Dieser Eintrag ist Teil 2 von bisher 8 in der Serie Gesammelte Platten

Die Idee, eine neue Serie zu starten, war ja gut. Der Gedanke, dass man aus Gründen des Gruppenzwangs eher versucht sein könnte, sich an Abgabetermine zu halten, war auch nicht schlecht. Und dann war’s natürlich wieder der (eigentlich nie) so genannte Chef, der am Längsten gebraucht hat.

Dafür haben wir jetzt eine (wie wir finden) ansehnliche Liste beisammen mit Platten aus dem Monat Februar (oder so — die Veröffentlichungstermine in Deutschland scheinen immer willkürlicher, absurder und mehrfacher zu werden).
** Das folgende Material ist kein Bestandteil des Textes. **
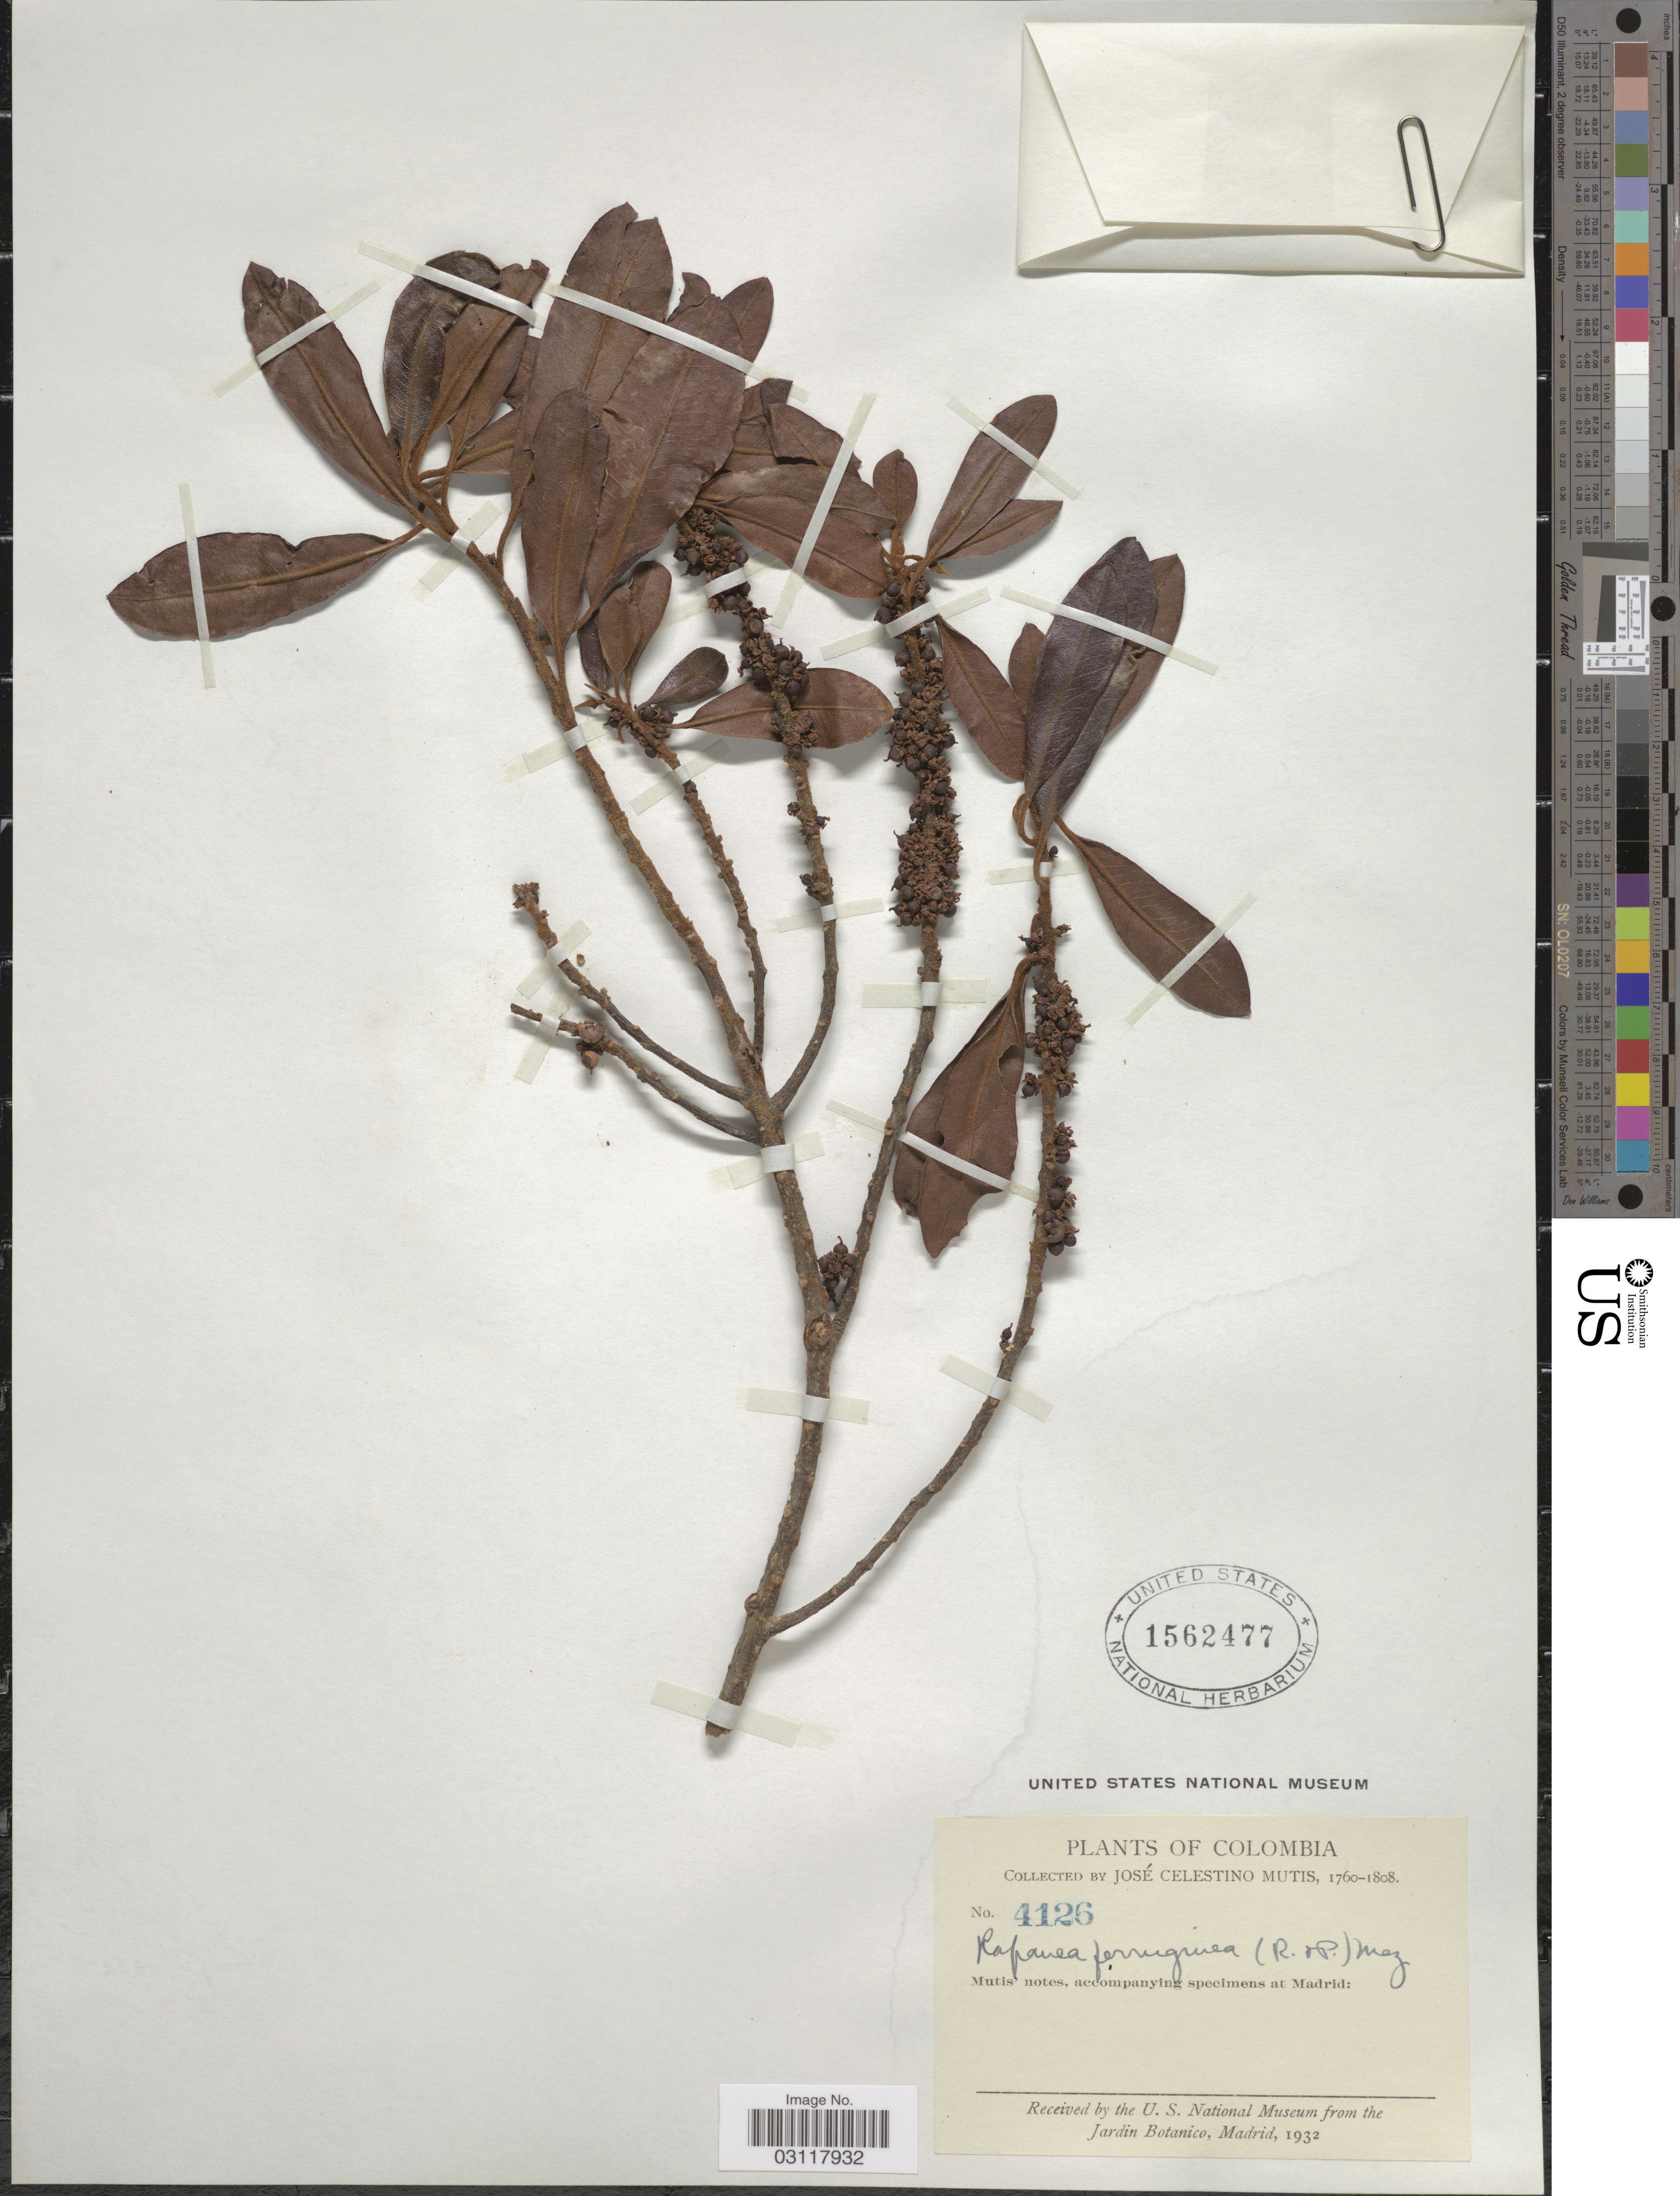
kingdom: Plantae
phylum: Tracheophyta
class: Magnoliopsida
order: Ericales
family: Primulaceae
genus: Rapanea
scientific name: Rapanea ferruginea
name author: (Ruiz & Pav.) Mez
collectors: J. C. B. Mutis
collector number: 4126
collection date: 1760/1808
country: Colombia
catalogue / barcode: US 1562477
Und März kommt dann hoffentlich auch recht bald!

The Album Leaf – A Chorus Of Storytellers
Der Titel des fünften Album von The Album Leaf wundert mich überhaupt nicht. Er passt sogar wunderbar, denn das neue Werk aus der Feder von Jimmy LaValle und seinem Team hat mich wirklich beeindruckt. Atmosphärischer Post-Rock, der beim Hören Klangwelten aufbaut, die einen hinwegtragen und zu einem Soundtrack des Moments werden lassen, wenn man denn will. “Momentaufnahmen” beschreibt das Werk ziemlich nah, ohne es zu sehr einzugrenzen. Kohäsiv sind die Songs und fügen sich in das Bild von Geschichten sehr gut. Clever verknüpfte Geigen mit pulsierenden Melodien.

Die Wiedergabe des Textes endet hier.